DATA PROVIDED:
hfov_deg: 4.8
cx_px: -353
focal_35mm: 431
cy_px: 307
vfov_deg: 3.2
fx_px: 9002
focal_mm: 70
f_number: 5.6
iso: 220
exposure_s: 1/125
---
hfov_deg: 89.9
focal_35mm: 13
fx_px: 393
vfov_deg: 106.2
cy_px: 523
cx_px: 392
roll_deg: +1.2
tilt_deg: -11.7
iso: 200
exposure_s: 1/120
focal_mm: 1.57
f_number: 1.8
--
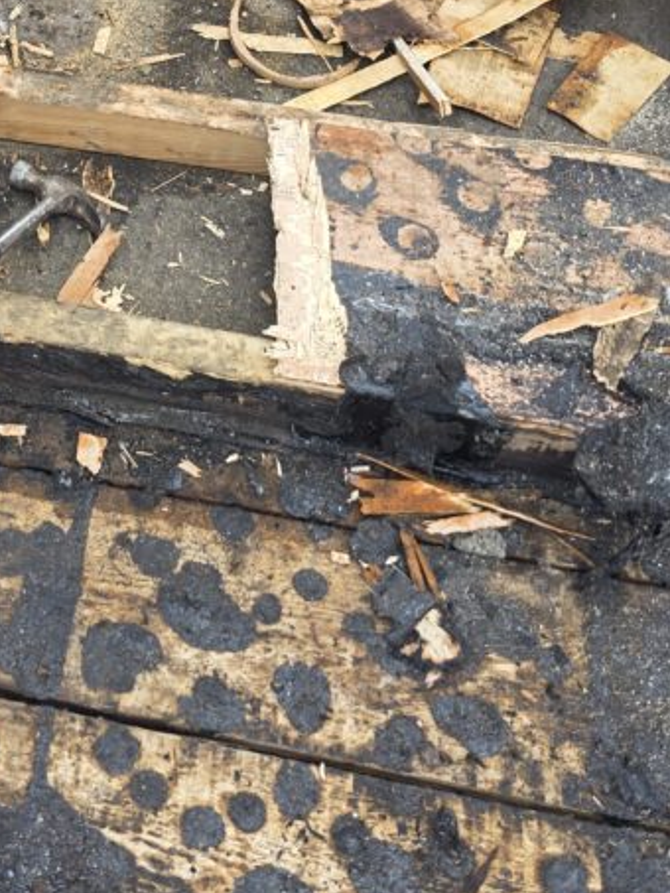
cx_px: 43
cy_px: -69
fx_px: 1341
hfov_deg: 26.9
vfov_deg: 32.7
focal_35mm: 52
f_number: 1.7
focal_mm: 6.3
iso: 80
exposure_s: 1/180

GOAL OF THE EXERCISE:
Starting at the line above that contains "hfov_deg: 4.8", write out each line exactly until the line that contains "exposure_s: 1/125" has been written, and stop there.

TASK OUTPUT:
hfov_deg: 4.8
cx_px: -353
focal_35mm: 431
cy_px: 307
vfov_deg: 3.2
fx_px: 9002
focal_mm: 70
f_number: 5.6
iso: 220
exposure_s: 1/125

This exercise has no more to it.